Where does the word "Romanina" occur in the data below? Copy each line that holds it.

Start of Block

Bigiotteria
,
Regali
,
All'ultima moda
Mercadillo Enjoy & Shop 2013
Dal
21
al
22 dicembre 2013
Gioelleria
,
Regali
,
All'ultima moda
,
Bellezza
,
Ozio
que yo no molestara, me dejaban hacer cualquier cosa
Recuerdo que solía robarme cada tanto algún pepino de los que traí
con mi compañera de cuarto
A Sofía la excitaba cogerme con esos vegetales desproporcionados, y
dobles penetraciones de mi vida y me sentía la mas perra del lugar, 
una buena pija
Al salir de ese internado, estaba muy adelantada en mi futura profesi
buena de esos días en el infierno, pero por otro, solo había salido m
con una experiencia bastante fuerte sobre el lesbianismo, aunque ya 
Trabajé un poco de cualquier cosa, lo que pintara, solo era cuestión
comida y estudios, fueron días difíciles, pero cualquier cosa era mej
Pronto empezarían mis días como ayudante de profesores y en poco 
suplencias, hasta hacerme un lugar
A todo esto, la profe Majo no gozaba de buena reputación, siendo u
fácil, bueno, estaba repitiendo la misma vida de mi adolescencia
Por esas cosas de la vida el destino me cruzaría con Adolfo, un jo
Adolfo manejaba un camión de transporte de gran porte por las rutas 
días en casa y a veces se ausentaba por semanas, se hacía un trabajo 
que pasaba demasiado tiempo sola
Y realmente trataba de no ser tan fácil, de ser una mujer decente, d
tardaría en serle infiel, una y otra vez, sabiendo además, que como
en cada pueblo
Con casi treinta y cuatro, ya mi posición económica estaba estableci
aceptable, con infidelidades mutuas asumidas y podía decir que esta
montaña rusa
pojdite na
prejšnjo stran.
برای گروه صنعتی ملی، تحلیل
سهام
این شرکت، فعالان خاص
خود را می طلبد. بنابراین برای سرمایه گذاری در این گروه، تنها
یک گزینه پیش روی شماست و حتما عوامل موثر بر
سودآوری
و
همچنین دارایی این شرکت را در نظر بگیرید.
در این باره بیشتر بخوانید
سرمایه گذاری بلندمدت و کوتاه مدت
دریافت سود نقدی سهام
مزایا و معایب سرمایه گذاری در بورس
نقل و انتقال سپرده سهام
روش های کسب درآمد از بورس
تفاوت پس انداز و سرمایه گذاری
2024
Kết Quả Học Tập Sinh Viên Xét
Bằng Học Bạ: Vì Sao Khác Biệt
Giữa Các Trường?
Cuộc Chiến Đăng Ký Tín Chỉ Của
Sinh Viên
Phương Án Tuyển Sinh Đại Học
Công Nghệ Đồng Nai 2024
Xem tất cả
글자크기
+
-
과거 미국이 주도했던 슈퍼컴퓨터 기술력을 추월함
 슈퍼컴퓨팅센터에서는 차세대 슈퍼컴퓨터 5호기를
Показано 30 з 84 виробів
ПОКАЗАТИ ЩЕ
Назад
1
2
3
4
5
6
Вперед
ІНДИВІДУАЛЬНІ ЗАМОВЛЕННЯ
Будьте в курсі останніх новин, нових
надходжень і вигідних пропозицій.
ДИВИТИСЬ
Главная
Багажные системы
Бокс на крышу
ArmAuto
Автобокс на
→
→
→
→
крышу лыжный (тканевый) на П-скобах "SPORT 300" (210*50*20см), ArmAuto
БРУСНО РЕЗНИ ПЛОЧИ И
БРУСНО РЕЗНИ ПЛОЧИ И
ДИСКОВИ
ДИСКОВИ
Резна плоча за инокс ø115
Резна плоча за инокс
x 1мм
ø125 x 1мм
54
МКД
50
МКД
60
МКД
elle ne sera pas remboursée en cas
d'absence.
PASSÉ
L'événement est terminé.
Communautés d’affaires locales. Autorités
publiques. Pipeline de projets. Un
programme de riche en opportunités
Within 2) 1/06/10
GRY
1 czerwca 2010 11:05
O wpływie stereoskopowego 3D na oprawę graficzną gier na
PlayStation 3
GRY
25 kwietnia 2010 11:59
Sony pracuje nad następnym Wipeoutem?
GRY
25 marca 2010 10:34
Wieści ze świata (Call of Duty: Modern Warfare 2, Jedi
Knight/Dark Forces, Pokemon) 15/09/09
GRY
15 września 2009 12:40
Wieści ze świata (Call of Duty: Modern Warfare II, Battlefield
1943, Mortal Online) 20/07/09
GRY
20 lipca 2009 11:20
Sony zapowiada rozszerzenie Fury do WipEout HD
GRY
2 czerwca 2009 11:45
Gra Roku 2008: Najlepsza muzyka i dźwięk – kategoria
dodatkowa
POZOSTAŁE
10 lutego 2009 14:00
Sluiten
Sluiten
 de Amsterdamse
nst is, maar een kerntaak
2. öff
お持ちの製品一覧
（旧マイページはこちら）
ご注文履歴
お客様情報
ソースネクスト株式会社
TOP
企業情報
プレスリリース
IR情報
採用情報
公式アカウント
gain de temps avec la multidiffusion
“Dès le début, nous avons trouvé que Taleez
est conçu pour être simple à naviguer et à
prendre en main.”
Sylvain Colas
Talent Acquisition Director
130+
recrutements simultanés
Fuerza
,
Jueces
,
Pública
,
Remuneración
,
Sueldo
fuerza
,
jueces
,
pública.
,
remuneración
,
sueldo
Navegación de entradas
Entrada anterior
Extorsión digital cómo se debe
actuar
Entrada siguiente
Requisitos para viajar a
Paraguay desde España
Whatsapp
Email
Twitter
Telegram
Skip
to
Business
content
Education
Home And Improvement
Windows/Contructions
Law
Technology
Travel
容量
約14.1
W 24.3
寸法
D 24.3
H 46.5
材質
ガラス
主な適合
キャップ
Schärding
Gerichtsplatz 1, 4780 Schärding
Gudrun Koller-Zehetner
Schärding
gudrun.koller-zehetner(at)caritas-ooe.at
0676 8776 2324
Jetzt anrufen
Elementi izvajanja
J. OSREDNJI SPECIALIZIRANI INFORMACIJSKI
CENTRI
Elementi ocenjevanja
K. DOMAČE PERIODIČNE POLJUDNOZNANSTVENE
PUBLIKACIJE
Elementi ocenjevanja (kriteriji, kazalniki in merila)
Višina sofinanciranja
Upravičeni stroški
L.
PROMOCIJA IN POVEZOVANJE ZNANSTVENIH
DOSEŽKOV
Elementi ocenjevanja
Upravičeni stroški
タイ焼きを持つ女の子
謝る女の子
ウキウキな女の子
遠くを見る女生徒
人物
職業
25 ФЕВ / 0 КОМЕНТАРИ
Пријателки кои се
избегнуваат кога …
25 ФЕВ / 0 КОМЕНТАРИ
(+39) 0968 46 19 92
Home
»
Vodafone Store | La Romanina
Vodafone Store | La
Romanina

End of Block

_Finished exercise_.
Vodafone Store | La Romanina
Romanina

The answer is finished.